:: INSTRUCTIONS TO FOLLOW ::
Pick out every line in the items below that contains the string "technologies", matching case exactly, and copy each one.

Start of Block

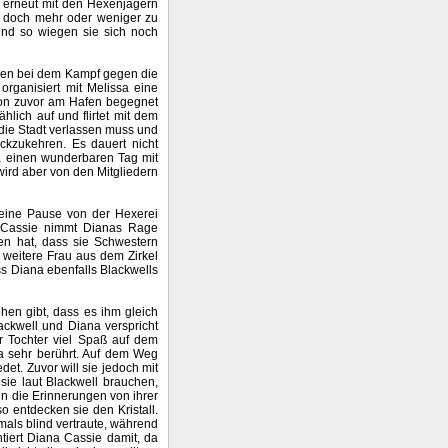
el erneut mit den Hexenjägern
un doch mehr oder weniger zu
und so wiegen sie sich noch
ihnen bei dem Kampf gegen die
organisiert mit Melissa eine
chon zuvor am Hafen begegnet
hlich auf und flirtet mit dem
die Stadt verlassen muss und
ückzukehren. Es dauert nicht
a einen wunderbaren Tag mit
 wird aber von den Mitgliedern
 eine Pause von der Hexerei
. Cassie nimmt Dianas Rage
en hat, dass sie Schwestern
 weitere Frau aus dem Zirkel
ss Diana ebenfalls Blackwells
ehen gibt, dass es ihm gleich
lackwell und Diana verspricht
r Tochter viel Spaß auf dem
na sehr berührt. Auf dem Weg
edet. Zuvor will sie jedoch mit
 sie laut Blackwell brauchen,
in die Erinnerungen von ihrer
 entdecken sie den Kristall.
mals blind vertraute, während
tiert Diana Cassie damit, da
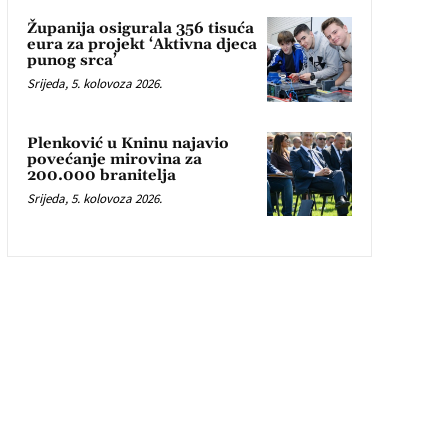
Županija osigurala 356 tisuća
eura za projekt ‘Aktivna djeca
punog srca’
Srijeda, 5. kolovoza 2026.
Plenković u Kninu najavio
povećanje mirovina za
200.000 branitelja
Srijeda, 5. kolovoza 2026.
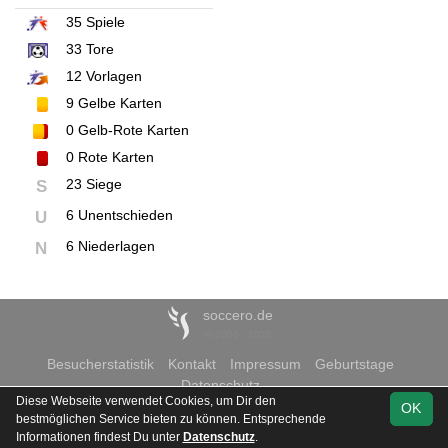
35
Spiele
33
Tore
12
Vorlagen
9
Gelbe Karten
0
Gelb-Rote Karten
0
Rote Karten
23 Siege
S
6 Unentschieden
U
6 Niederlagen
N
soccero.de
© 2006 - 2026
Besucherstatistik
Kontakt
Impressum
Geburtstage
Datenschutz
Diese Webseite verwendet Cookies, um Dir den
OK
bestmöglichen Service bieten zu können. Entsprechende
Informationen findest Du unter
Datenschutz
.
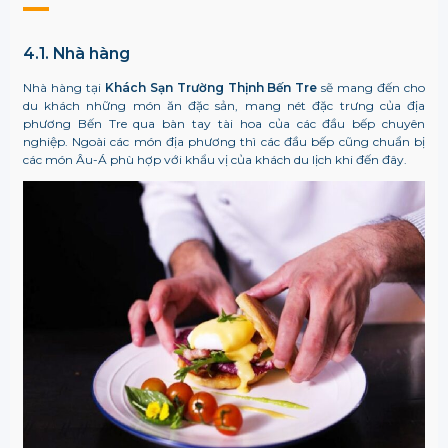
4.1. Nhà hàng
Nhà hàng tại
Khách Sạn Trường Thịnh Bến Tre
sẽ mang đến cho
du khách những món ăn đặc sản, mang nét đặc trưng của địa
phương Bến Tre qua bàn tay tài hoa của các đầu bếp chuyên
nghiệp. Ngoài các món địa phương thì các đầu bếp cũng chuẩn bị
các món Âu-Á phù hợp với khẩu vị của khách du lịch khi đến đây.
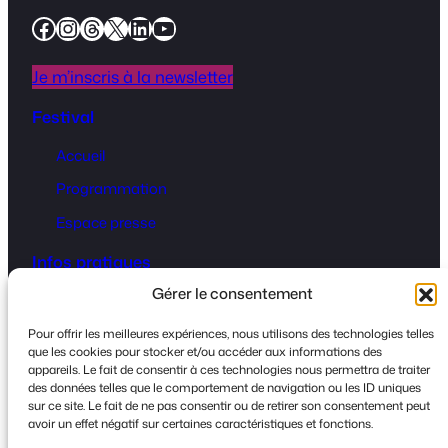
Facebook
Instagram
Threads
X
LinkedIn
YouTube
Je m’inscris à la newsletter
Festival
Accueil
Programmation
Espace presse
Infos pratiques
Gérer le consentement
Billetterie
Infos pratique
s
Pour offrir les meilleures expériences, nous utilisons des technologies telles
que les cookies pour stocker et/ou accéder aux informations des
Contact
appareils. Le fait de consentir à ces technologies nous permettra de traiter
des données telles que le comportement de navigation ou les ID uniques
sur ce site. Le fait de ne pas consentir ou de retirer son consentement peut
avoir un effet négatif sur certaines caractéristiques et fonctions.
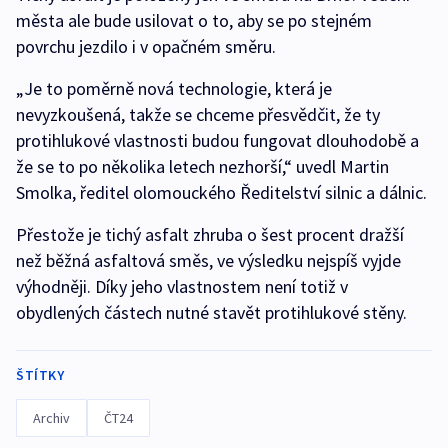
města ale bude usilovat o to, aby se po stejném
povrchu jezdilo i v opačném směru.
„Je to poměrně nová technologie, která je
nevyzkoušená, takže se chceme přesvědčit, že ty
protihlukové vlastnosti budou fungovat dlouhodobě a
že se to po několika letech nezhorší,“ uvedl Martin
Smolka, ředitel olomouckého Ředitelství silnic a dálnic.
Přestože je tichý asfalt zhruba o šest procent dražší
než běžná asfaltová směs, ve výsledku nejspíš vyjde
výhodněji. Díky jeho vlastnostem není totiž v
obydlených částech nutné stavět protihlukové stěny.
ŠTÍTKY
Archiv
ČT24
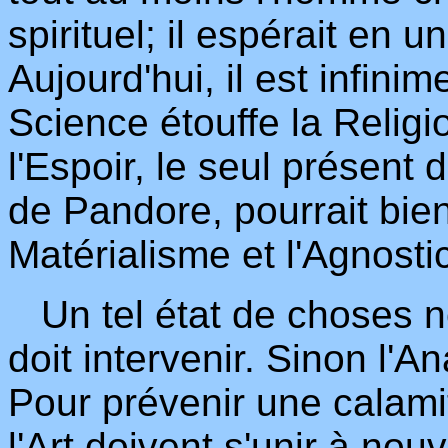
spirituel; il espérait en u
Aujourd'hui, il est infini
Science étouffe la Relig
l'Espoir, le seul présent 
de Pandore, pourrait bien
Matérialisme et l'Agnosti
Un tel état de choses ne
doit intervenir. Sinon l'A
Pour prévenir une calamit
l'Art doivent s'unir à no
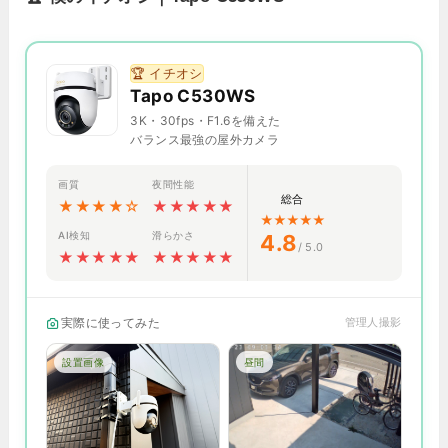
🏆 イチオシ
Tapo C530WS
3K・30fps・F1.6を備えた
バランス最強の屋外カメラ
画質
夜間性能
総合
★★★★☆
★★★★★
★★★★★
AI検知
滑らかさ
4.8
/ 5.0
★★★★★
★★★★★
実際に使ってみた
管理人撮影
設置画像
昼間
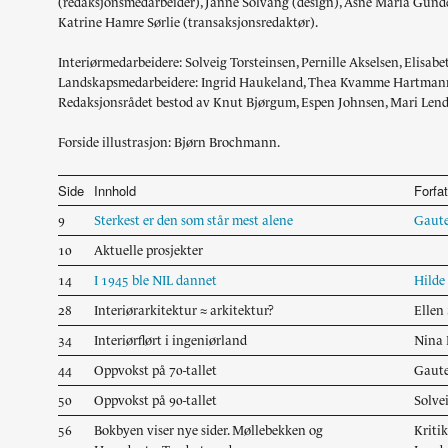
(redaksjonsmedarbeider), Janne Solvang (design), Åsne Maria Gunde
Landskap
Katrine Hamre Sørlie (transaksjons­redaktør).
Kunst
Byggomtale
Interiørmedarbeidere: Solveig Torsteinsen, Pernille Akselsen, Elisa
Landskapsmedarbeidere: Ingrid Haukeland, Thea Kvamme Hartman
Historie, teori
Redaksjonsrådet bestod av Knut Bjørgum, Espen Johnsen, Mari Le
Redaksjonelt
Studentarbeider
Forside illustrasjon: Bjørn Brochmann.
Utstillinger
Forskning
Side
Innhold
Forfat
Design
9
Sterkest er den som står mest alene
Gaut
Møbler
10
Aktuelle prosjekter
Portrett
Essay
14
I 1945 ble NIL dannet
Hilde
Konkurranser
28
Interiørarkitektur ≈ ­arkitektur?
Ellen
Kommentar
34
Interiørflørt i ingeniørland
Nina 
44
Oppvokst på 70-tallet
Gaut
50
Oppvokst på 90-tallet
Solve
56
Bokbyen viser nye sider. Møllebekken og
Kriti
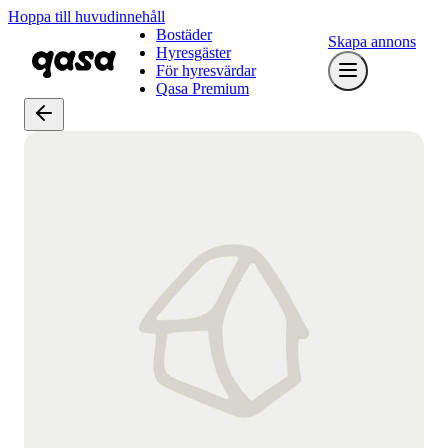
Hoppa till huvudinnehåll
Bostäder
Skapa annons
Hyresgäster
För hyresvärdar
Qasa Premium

End of Block
Start of Block

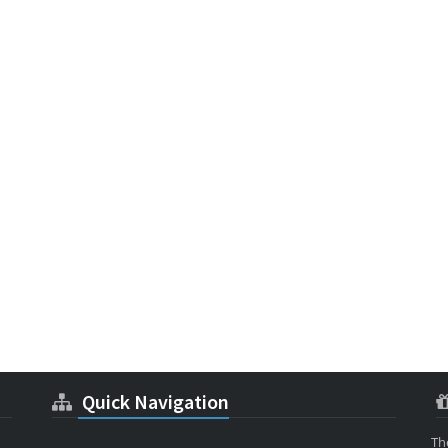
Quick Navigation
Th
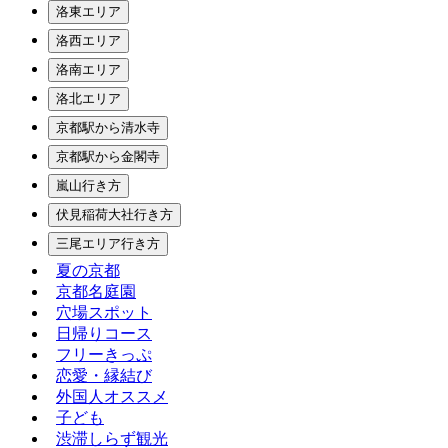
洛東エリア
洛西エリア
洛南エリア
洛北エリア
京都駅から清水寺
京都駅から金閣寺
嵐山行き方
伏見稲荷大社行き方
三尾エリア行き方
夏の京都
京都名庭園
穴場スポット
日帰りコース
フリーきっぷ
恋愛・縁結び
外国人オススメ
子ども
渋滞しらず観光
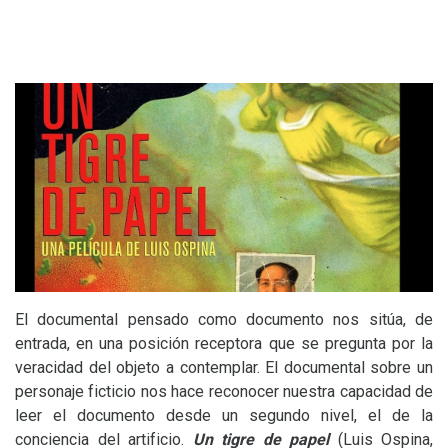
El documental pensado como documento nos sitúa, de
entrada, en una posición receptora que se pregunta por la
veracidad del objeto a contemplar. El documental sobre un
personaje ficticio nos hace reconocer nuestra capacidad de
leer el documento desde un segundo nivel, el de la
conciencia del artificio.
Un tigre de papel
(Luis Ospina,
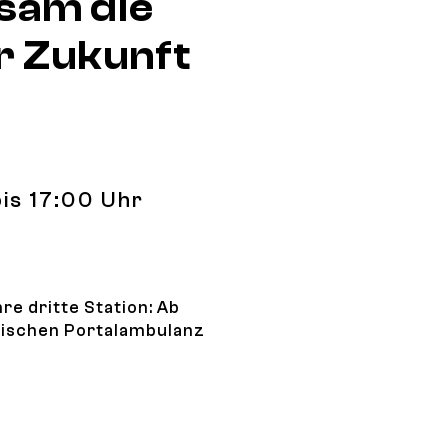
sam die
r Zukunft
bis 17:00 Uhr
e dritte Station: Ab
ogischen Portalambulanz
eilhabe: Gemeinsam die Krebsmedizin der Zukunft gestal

End of Block
Start of Block

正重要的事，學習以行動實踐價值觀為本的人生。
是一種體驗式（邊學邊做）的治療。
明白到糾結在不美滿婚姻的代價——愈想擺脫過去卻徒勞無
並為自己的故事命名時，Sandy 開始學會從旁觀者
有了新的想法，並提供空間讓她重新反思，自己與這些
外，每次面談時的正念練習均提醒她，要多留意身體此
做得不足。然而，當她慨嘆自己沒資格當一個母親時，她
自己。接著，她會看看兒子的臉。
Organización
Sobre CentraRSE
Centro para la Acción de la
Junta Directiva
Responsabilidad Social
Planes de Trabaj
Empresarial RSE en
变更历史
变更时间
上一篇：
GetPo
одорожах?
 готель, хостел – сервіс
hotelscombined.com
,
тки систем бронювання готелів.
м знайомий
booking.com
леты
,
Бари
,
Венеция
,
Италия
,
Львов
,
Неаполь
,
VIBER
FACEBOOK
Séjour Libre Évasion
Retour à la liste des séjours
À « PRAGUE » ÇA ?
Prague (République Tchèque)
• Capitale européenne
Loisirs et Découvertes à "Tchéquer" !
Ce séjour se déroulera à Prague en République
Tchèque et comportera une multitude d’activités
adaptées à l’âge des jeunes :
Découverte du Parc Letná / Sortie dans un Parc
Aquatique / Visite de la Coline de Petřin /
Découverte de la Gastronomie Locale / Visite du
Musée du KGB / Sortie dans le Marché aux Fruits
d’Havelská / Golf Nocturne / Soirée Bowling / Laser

End of Block

:: EXPECTED ANSWER ::
Pour offrir les meilleures expériences, nous utilisons des technologies telles
appareils. Le fait de consentir à ces technologies nous permettra de traiter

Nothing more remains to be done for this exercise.